Ve yönetmeni: Roland Emmerich.

Kimileri onu “fantastik filmler yapan popülist bir sinemacı” olarak tanıyor ve tanıtıyor, oysa “2012”nin tipik bir Emmerich projesi olmasının nedenleri ideolojik. Fantastik filmlerin arasında (2000’de) “The Patriot-Vatansever”i neden kotardıysa, aynı siyasi sebeplerle “2012”yi yapıyor.

Çünkü Emmerich, “dev yalanlar”ın sinemacısı… Örneğin yüksek bütçeli uzaylı istilası filmi yapabilecek belki 30 yönetmen vardır, ama sadece onun filminde ABD Başkanı bizzat uçağa atlayıp “kötü uzaylıları” tepeler. “The Fifth Element-Beşinci Güç”, “Abyss”, “War of the Worlds-Dünyalar Savaşı” gibi filmlerdeki bakış açısını, temaları “Independence Day-Kurtuluş Günü”nde bulamazsınız. Çünkü onun amacı ve işlevi, belli bir ideolojinin propogandasını mümkün olan en geniş kitlelere yaymaktır. Bu nedenle kullandığı her öğenin çok basit olmasına özen gösterir.

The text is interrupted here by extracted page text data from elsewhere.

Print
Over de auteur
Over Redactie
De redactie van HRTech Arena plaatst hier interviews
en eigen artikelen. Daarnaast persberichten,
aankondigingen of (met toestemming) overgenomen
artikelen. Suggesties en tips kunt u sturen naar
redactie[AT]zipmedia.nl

“M. Ö. 10,000”in öyküsü gibi: D’leh (kahraman anlamına gelen Almanca “held” kelimesinden üretilmiş) ve kabilesi, mutlu mesut yaşamaktadır (Filmde sadece o kabile İngilizce konuşur). D’leh’in sevdiği mavi gözlü kız başka kabiledendir, kimsesizken alınıp onların değerleriyle büyütülmüştür. Köle tacirleri köyü basıp insanları öldürür, kızı ve başkalarını kaçırır (kötü adamlar hep Ortadoğu “tipli”). D’leh kızı kurtarmak amacıyla tacirleri takip eder, yol boyunca başka kabilelerle dostluk kurar, liderlik vasıflarına haiz olduğunu onlara da kanıtlar (bu süreçte hep Tanrı’nın yardımını alır). Birleşik bir orduyla çöle girer, fakat çıkışı bulamaz, uzun süre dolaşırlar. Sonunda D’leh “göksel bilginin” sayesinde yolu bulur, piramitleri inşa etmek amacıyla binlerce insanı köle olarak çalıştıran zalim “Kudretli”yi öldürüp herkesi esaretten kurtarır.

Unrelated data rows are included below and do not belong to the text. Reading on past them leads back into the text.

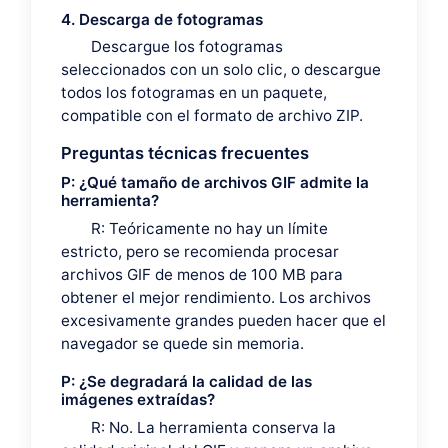
4. Descarga de fotogramas
Descargue los fotogramas
seleccionados con un solo clic, o descargue
todos los fotogramas en un paquete,
compatible con el formato de archivo ZIP.
Preguntas técnicas frecuentes
P: ¿Qué tamaño de archivos GIF admite la
herramienta?
R: Teóricamente no hay un límite
estricto, pero se recomienda procesar
archivos GIF de menos de 100 MB para
obtener el mejor rendimiento. Los archivos
excesivamente grandes pueden hacer que el
navegador se quede sin memoria.
P: ¿Se degradará la calidad de las
imágenes extraídas?
R: No. La herramienta conserva la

Yani film geçmişi değil, günümüzde yaşananları anlatıyor, tabii ki Irak’ı işgal edenlerin bakış açısıyla… Üstelik BOP harekatının aslında petrolle falan değil, kadim metinlerde tam da bu dönem yaşanacağı söylenen “büyük savaş”la (Deccal-Mehdi) ilgili olduğunu da vurguluyor ve akla ziyan bir Mesih propogandası yapıyor (arada Hz. Musa’yı da selamlayarak)… Üstelik, olup biten her şeyin sadece İngilizce konuşanların değil, diğer kabilelerin kadim kehanetlerine de uygun olduğunu (yani D’leh’in “seçilip yollandığını”) çeşitli kereler vurgulayarak...

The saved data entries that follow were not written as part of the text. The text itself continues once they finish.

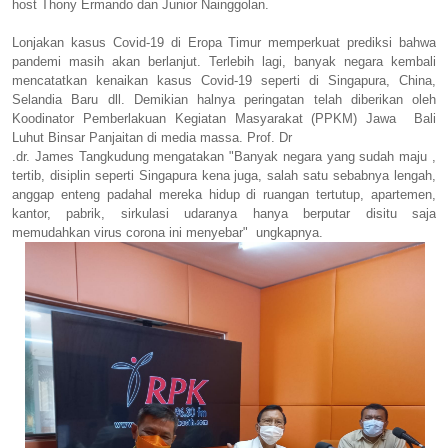
host Thony Ermando dan Junior Nainggolan.
Lonjakan kasus Covid-19 di Eropa Timur memperkuat prediksi bahwa
pandemi masih akan berlanjut. Terlebih lagi, banyak negara kembali
mencatatkan kenaikan kasus Covid-19 seperti di Singapura, China,
Selandia Baru dll. Demikian halnya peringatan telah diberikan oleh
Koodinator Pemberlakuan Kegiatan Masyarakat (PPKM) Jawa Bali
Luhut Binsar Panjaitan di media massa. Prof. Dr
.dr. James Tangkudung mengatakan "Banyak negara yang sudah maju ,
tertib, disiplin seperti Singapura kena juga, salah satu sebabnya lengah,
anggap enteng padahal mereka hidup di ruangan tertutup, apartemen,
kantor, pabrik, sirkulasi udaranya hanya berputar disitu saja
memudahkan virus corona ini menyebar" ungkapnya.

“Apocalypto” (Mel Gibson, 2006) ve “Pathfinder” (Marcus Nispel, 2007) gibi filmlerden “aşırı ölçüde” yararlanan senaryo, Emmerich’in amacına uygun olarak sekizinci sınıf bir klişeler bohçası: Popüler sinemanın şablonları, bilimsel bulgular ve Erich Von Daniken gibi gizem araştırmacılarının her iddiası gözden geçirilmiş, işe yarar olanlar seçilmiş, mümkün olan en basit öykü içinde karşımıza getirilmiş: Mamutlar da, köle avcılığı da var filmde, doğru düzgün bir tek karakter yok ama Atlantisliler bile var (Kudretli ve iki arkadaşının uzaydan geldiğine dair bir rivayet varmış, bir söylentiye göre de batan bir kıtadan kaçmışlar)

Kimse mamutların tam olarak ne zaman yok olduğunu veya Atlantis’in gerçekten var olup olmadığını bilmiyor ya, bu durum Emmerich gibilerin işine geliyor, “uydur kaydır” yelpazesini geniş tutma imkanı artıyor: Binlerce kişinin “Kudretli” diye anmasına neden olan özelliklere sahip birini, çok uzaktan atılan bir mızrakla öldürmek mümkün olabiliyor örneğin…

Yani: O binlerce insan salakmış, Kudretli’den anlamsızca çok korkmuş, sırf o istiyor diye kim bilir kaç yıldır piramitleri yapmak için uğraşıp durmuşlar. Ve akıllarına Kudretli’nin Tanrı mı, fani mi olduğunu kontrol etmek bile gelmemiş (Bu cümleler Neo-Conların Müslüman halklara bakışının özeti gibi oldu, ama filmin hikayesi öyle kurulmuş ki sanırsınız bizzat Başkan Bush kaleme almış).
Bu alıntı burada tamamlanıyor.